It is the shining force of the man's capacity to care that carries The U.S. vs. John Lennon , a rather clunky documentary following Lennon's political development and involvement with the countercultural movements of the late 1960s and early 1970s, and the Nixon administration's subsequently shameful attempts at silencing him.
Writer/directors John Leaf and John Scheinfeld have spent the majority of their careers producing and directing television documentaries, and the film has the feel of a glorified “Behind the Music,” assuming the audience needs to be told the exact meaning of events with the precision pacing and concise analysis of a Nikki Sixx overdose.
That is not to say they aren't covering important cultural/historical ground here. Some of the footage brings back the truly pointed anger of the anti-war movement, with crowds chanting FU to LBJ at the violent 1968 democratic national convention in Chicago, or showing very real bodies piling up in Vietnam.
But to a large extent, it's the same old hippies dancing in the mud to Lennon's same old rock 'n' roll soundtrack. And further, there is a problem of historical emphasis; Lennon is made to seem a legitimate threat to Nixon rather than one of many at the unfortunate end of Tricky Dick's filthy tentacles.
While the narration does have the benefit of major thinkers like Noam Chomsky and Gore Vidal and a coterie of political and cultural figures of the time – including everyone from the still cantankerous Nixon official G. Gordon Liddy, to the mellowed black panther leader Bobby Seale, the documentary seems most comfortable relying on the news-ticker headlining of Geraldo Rivera, who remarkably, seems to have aged along with his mustache little if at all since interviewing Lennon in the early '70s.

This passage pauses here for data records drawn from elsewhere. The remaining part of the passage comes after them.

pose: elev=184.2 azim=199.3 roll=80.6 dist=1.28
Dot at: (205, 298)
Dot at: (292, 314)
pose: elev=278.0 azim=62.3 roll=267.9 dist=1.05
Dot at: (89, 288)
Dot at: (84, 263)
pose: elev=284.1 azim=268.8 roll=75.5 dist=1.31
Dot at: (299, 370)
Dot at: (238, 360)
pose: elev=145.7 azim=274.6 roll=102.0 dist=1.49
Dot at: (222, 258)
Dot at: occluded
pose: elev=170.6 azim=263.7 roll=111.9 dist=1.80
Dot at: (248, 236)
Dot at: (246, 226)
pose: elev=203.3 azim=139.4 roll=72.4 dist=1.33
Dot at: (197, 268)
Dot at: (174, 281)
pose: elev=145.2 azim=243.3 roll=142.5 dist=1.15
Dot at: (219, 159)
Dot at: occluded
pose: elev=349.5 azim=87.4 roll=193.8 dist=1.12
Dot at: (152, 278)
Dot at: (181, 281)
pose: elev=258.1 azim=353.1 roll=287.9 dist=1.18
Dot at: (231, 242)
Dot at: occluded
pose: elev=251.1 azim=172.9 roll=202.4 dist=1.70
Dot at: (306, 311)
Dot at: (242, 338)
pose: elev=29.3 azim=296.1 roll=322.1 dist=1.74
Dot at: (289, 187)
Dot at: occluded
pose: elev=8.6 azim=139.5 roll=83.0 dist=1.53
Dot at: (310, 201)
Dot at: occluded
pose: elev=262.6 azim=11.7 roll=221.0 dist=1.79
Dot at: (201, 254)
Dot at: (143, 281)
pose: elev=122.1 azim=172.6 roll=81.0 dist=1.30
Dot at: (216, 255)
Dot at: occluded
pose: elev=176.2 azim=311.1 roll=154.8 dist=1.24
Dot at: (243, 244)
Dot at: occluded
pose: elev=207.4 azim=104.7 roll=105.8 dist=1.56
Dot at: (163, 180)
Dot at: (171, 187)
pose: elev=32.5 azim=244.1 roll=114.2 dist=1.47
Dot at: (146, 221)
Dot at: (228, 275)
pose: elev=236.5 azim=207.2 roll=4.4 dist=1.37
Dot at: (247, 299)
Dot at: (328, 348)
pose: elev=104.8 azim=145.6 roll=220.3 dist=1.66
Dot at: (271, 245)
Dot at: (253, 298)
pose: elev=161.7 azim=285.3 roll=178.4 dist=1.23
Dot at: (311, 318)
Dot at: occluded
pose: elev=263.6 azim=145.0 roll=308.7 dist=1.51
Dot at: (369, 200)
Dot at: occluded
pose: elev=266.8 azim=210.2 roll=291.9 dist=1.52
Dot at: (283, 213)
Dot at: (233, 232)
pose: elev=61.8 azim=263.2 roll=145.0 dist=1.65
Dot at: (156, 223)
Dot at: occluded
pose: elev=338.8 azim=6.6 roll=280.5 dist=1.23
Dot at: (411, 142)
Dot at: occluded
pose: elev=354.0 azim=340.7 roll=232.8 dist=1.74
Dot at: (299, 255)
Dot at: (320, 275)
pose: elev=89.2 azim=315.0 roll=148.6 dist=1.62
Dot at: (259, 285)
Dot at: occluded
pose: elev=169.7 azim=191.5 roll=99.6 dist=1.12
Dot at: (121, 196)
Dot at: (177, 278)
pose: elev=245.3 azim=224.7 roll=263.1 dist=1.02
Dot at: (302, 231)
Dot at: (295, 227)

The narrative is perhaps too sympathetic to the bizarre nature of John and Yoko's protests, which include staying in bed for a week (with reporters watching) during their honeymoon to promote peace and declaring themselves citizens of a magic foreign land where all is peaceful and well, and any can become citizens.
The film doesn't take into account the possibility that all the utopian attention clamoring might have been for naught, that it was just the power of Lennon's Beatles fame that allowed him to have any voice at all. For all his struggles; the understandable paranoia of phone taps and being followed in public, and the multiyear battle not to be exiled from his adopted country, how much more intriguing would it have been to examine this amazingly likable character and see if he really was or was not, as a New York Times interviewer puts it “living in a never never land”?
Sadly, allowances for such sophistication are lacking, and the pacing is as heavy handed as the five ear ringing gunshots used to mark Lennon's murder. The film will appeal to some with the Lennon footage alone, but the rest is just a high-school history flick taking muddled and tentative steps towards serious portrayal of recent and relevant history.
The U.S. vs. John Lennon releases in select theaters Sept. 15.